6.6. Logging

⁠6.6. Logging

Before Seam, even the simplest log message required verbose code:

private static final Log log = LogFactory.getLog(CreateOrderAction.class);
public Order createOrder(User user, Product product, int quantity) 
{ 
  if ( log.isDebugEnabled() ) 
  { 
    log.debug("Creating new order for user: " + user.username() + " product: " + product.name() + " quantity: " + quantity);
  } 
  return new Order(user, product, quantity); 
}

Seam provides a logging API that simplifies this code significantly:

@Logger private Log log; 
public Order createOrder(User user, Product product, int quantity) 
{ 
  log.debug("Creating new order for user: #0 product: #1 quantity: #2", user.username(), product.name(), quantity); 
  return new Order(user, product, quantity); 
}

Except for entity bean components (which require the log variable to be static), this works regardless of whether the log variable is declared static.

String concatenation occurs inside the debug() method, so the verbose if ( log.isDebugEnabled() ) guard is unnecessary.

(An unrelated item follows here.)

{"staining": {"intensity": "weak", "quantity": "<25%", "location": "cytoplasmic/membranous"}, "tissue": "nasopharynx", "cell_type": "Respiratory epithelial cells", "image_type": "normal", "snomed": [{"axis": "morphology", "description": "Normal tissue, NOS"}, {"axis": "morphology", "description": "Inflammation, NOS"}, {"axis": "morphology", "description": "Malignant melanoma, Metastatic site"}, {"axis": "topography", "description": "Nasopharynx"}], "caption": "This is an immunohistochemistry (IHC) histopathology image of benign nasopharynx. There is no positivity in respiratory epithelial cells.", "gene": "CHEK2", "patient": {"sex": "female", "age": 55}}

Usually, you would not need to explicitly specify the log category, as Seam knows where it is injecting the log.

If User and Product are Seam components available in the current contexts, the code is even more concise:

@Logger private Log log; 
public Order createOrder(User user, Product product, int quantity) 
{ 
  log.debug("Creating new order for user: #{user.username} product: #{product.name} quantity: #0", quantity); 
  return new Order(user, product, quantity); 
}

Seam logging automatically chooses whether to send output to log4j or JDK logging — if log4j is in the classpath, Seam uses log4j; if not, Seam uses JDK logging.

Warning

Seam logging evaluates expression language (EL) statements in log messages. This is safe if used as intended, because all user-provided input is bound to a parameter in the EL statement. If an application does not use the Seam logging facility as intended, and includes user-provided strings in log messages directly via string concatenation, then a remote attacker could inject EL statements directly into the log messages, which would be evaluated on the server. This could lead to a variety of security impacts. To protect against this issue, ensure that all user-provided input in log messages is bound to a parameter, and not included directly in log messages using string concatenation.